The self-reported of sleep quantity will be measured by the question: “What was the average amount of sleep per night (in hours) and per day (in hours), during the previous month?”. Sleep quality will be measured by the Athens Insomnia Scale (AIS) [46
]. The AIS is a self-assessment psychometric instrument designed for quantifying sleep difficulty, and its consistency, reliability, and validity has been ascertained as a screening or diagnosis tool for insomnia.
Assessment of vital status and death cause
Vital status and death cause will be obtained using data collected by general practitioners, by the telephone interview and it will be ascertained using confidential record linkage with the Spanish National Death Index.
Loss to follow-Up
A low “lost to follow-up rate” will be essential for the validity of the study.

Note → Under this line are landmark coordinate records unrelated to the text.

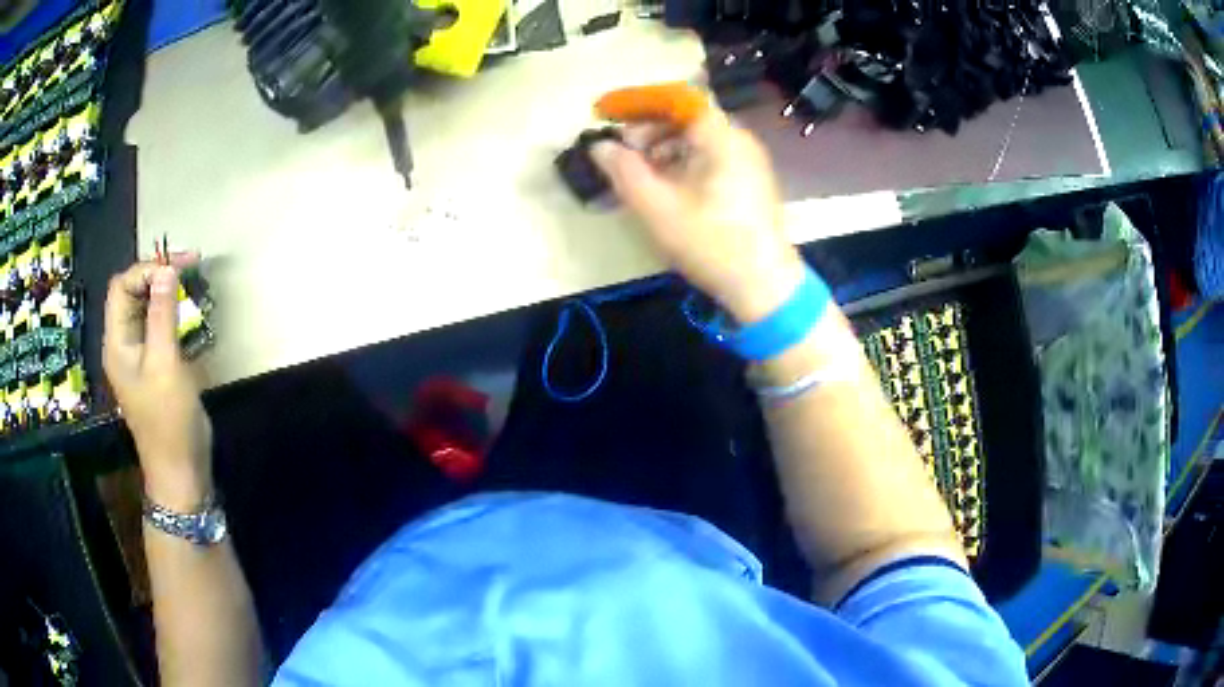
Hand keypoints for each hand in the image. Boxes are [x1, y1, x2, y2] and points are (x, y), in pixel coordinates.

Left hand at [103, 257, 212, 510]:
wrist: (180, 471)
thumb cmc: (168, 420)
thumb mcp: (165, 365)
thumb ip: (163, 315)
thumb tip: (167, 269)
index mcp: (117, 342)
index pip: (122, 287)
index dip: (147, 269)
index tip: (179, 266)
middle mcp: (123, 343)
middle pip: (133, 293)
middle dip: (158, 275)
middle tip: (191, 266)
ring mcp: (139, 356)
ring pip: (147, 308)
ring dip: (167, 291)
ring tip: (193, 283)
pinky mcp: (154, 366)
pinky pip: (158, 327)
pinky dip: (173, 312)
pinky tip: (190, 313)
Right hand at [591, 110, 805, 323]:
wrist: (765, 287)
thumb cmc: (712, 243)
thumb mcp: (658, 208)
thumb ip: (624, 171)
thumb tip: (600, 146)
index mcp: (722, 138)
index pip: (677, 98)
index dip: (638, 101)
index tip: (607, 113)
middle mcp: (739, 140)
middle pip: (688, 117)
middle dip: (649, 127)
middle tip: (621, 150)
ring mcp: (748, 161)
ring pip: (698, 138)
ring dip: (663, 146)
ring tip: (639, 171)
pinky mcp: (750, 181)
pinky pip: (711, 156)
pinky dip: (683, 161)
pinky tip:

The total loss to follow-up at the end of the study should be kept at less than 10% of the recruited population.
In order to minimize the losses to follow-up attributable to general practitioners whom do not continue in the study clinical data will be provided from CCR of patients.
If any patient changes of domicile, an official address search via the local health administration will be conducted.
In order to minimize losses attributable to a fail in locate the patient, up to six telephone calls will be made at different times and on different days; after six failed calls, will try to contact the patient by the general practitioners.
The following analyses will be undertaken:
Descriptive analysis of each variable. Description of the profile of patients who abandon the study plus their reason for withdrawal.
Comparison between depressed and not depressed patients with regards to response variables, and prediction factors. Bivariate statistical tests will be used suitable to the type of variable (qualitative or quantitative).
Analysis of primary outcome. There will be a comparison between depressed and not depressed patients in all-cause and cardiovascular mortality, acute myocardial infarction and stroke using the Chi-squared test.
Logistic regression with random effects will be used to adjust for prognostic factors. Confounding factors that might alter the effect recorded will be taken into account in this analysis.
To assess the effect of depression on the mortality, a survival analysis will be used comparing the two groups using the log-rank test. The control of potential confounding variables will be performed by the construction of a Cox regression model.
All analyses will be calculated with their 95% confidence interval; statistical significance will be set at p<0.05. Statistical processing of the data will be performed with SPSS1 v.18 software.
The study protocol was approved by the Research Ethics Committee of the Carlos III Hospital in Madrid and met all good clinical practice demands rights.